First-time nominees banter about the good, bad and ugly of their seminal role in the filmmaking process.
By Jay A. Fernandez
February 18, 2007

Screenwriters Michael Arndt ("Little Miss Sunshine"), Guillermo del Toro ("Pan's Labyrinth"), Peter Morgan ("The Queen") and Iris Yamashita ("Letters From Iwo Jima") were splayed across a lounge at the Writers Guild headquarters in Beverly Hills. They had just come from the official academy nominees luncheon and appeared relaxed and chatty, if a little bewildered by the attention.

These original-screenplay Oscar nominees -- the first time for each -- were invited to discuss their craft, their nominations and the state of screenwriting. But as they waited idly for the fifth nominee -- Guillermo Arriaga, still doing interviews at the hotel -- to show up, Morgan and Del Toro slipped into a duet of playful imitation of the "Babel" screenwriter.

Screenwriting is the most solitary of filmmaking roles, but assemble a group of these talented craftsmen and the results are as combustible as they are insightful.

Morgan (a Brit doing a Mexican accent): "Research? I spit on your research!"

Del Toro (a Mexican doing a Mexican accent): "Structure? I do not need structure."

(True to Arriaga or not, it was entertaining, and a reminder never to be the last one to arrive.)

Screenwriting is the most solitary of filmmaking roles, but assemble a group of these talented craftsmen and the results are as combustible as they are insightful.

There has been talk of a "crisis" in storytelling. Now that the types of stories you've all told in these scripts are being honored, do you feel that there is greater hope?
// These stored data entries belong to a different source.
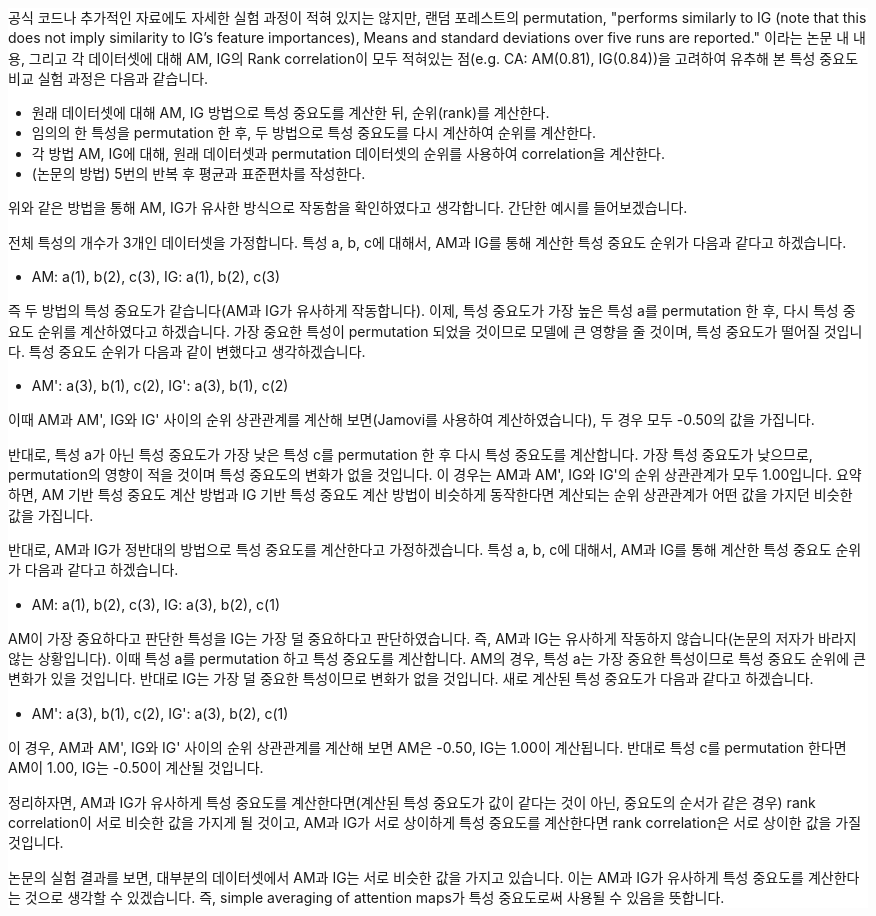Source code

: 공식 코드나 추가적인 자료에도 자세한 실험 과정이 적혀 있지는 않지만, 랜덤 포레스트의 permutation, "performs similarly to IG (note that this does not imply similarity to IG’s feature importances), Means and standard deviations over five runs are reported." 이라는 논문 내 내용, 그리고 각 데이터셋에 대해 AM, IG의 Rank correlation이 모두 적혀있는 점(e.g. CA: AM(0.81), IG(0.84))을 고려하여 유추해 본 특성 중요도 비교 실험 과정은 다음과 같습니다. 

- 원래 데이터셋에 대해 AM, IG 방법으로 특성 중요도를 계산한 뒤, 순위(rank)를 계산한다.
- 임의의 한 특성을 permutation 한 후, 두 방법으로 특성 중요도를 다시 계산하여 순위를 계산한다.
- 각 방법 AM, IG에 대해, 원래 데이터셋과 permutation 데이터셋의 순위를 사용하여 correlation을 계산한다. 
- (논문의 방법) 5번의 반복 후 평균과 표준편차를 작성한다.

위와 같은 방법을 통해 AM, IG가 유사한 방식으로 작동함을 확인하였다고 생각합니다. 간단한 예시를 들어보겠습니다.

전체 특성의 개수가 3개인 데이터셋을 가정합니다. 특성 a, b, c에 대해서, AM과 IG를 통해 계산한 특성 중요도 순위가 다음과 같다고 하겠습니다.

- AM: a(1), b(2), c(3), IG: a(1), b(2), c(3)

즉 두 방법의 특성 중요도가 같습니다(AM과 IG가 유사하게 작동합니다). 이제, 특성 중요도가 가장 높은 특성 a를 permutation 한 후, 다시 특성 중요도 순위를 계산하였다고 하겠습니다. 가장 중요한 특성이 permutation 되었을 것이므로 모델에 큰 영향을 줄 것이며, 특성 중요도가 떨어질 것입니다. 특성 중요도 순위가 다음과 같이 변했다고 생각하겠습니다.

- AM': a(3), b(1), c(2), IG': a(3), b(1), c(2)

이때 AM과 AM', IG와 IG' 사이의 순위 상관관계를 계산해 보면(Jamovi를 사용하여 계산하였습니다), 두 경우 모두 -0.50의 값을 가집니다. 

반대로, 특성 a가 아닌 특성 중요도가 가장 낮은 특성 c를 permutation 한 후 다시 특성 중요도를 계산합니다. 가장 특성 중요도가 낮으므로, permutation의 영향이 적을 것이며 특성 중요도의 변화가 없을 것입니다. 이 경우는 AM과 AM', IG와 IG'의 순위 상관관계가 모두 1.00입니다. 요약하면, AM 기반 특성 중요도 계산 방법과 IG 기반 특성 중요도 계산 방법이 비슷하게 동작한다면 계산되는 순위 상관관계가 어떤 값을 가지던 비슷한 값을 가집니다.

반대로, AM과 IG가 정반대의 방법으로 특성 중요도를 계산한다고 가정하겠습니다. 특성 a, b, c에 대해서, AM과 IG를 통해 계산한 특성 중요도 순위가 다음과 같다고 하겠습니다.

- AM: a(1), b(2), c(3), IG: a(3), b(2), c(1)

AM이 가장 중요하다고 판단한 특성을 IG는 가장 덜 중요하다고 판단하였습니다. 즉, AM과 IG는 유사하게 작동하지 않습니다(논문의 저자가 바라지 않는 상황입니다). 이때 특성 a를 permutation 하고 특성 중요도를 계산합니다. AM의 경우, 특성 a는 가장 중요한 특성이므로 특성 중요도 순위에 큰 변화가 있을 것입니다. 반대로 IG는 가장 덜 중요한 특성이므로 변화가 없을 것입니다. 새로 계산된 특성 중요도가 다음과 같다고 하겠습니다.

- AM': a(3), b(1), c(2), IG': a(3), b(2), c(1)

이 경우, AM과 AM', IG와 IG' 사이의 순위 상관관계를 계산해 보면 AM은 -0.50, IG는 1.00이 계산됩니다. 반대로 특성 c를 permutation 한다면 AM이 1.00, IG는 -0.50이 계산될 것입니다.

정리하자면, AM과 IG가 유사하게 특성 중요도를 계산한다면(계산된 특성 중요도가 값이 같다는 것이 아닌, 중요도의 순서가 같은 경우) rank correlation이 서로 비슷한 값을 가지게 될 것이고, AM과 IG가 서로 상이하게 특성 중요도를 계산한다면 rank correlation은 서로 상이한 값을 가질 것입니다.

논문의 실험 결과를 보면, 대부분의 데이터셋에서 AM과 IG는 서로 비슷한 값을 가지고 있습니다. 이는 AM과 IG가 유사하게 특성 중요도를 계산한다는 것으로 생각할 수 있겠습니다. 즉, simple averaging of attention maps가 특성 중요도로써 사용될 수 있음을 뜻합니다.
ARRIAGA: I think that the capacity of fictionalizing life is diminishing. It's less and less and less, because we are losing our inner life. We are losing our capacity of dialogue, of understanding human beings. We are more and more alienated, and the more alienated a society is the more difficult it is to fictionalize something.

DEL TORO: I think that the problem you have with the screenplay is a particular problem of the form. When you toil on a screenplay, you come out with a document that most people refuse to read. It's not an easy form to write or to read. I think there are millions of stories, but the people that can tell them are choosing other forms. They're choosing a novel or a poem or something else, they're not choosing screenplay. I enjoy reading screenplays, in the same way that I enjoy listening to soundtracks. I have read screenplays, unproduced, that are beautiful pieces of writing, gorgeous. You see it and you see the movie. But it's very rare.

YAMASHITA: I think the problem is also the system, because the studio system encourages the non-original. Everything is an adaptation or something that they're familiar with, and you come up with something that they're unfamiliar with and they don't know what to do with it. Most of you are more established and it may be easier for you, but I think for a lot of newcomers, like me, it's very difficult to get your original screenplays made.

MORGAN: I don't know why we're all so down on ourselves. I don't think it's so bad. I don't think there are many good directors -- why don't we talk about that?

[Everyone laughs]

MORGAN: What I mean is, exceptional talent is rare, in all fields.

Although there is something about screenwriting -- as opposed to directing -- that many, many people walk around thinking that they could write one.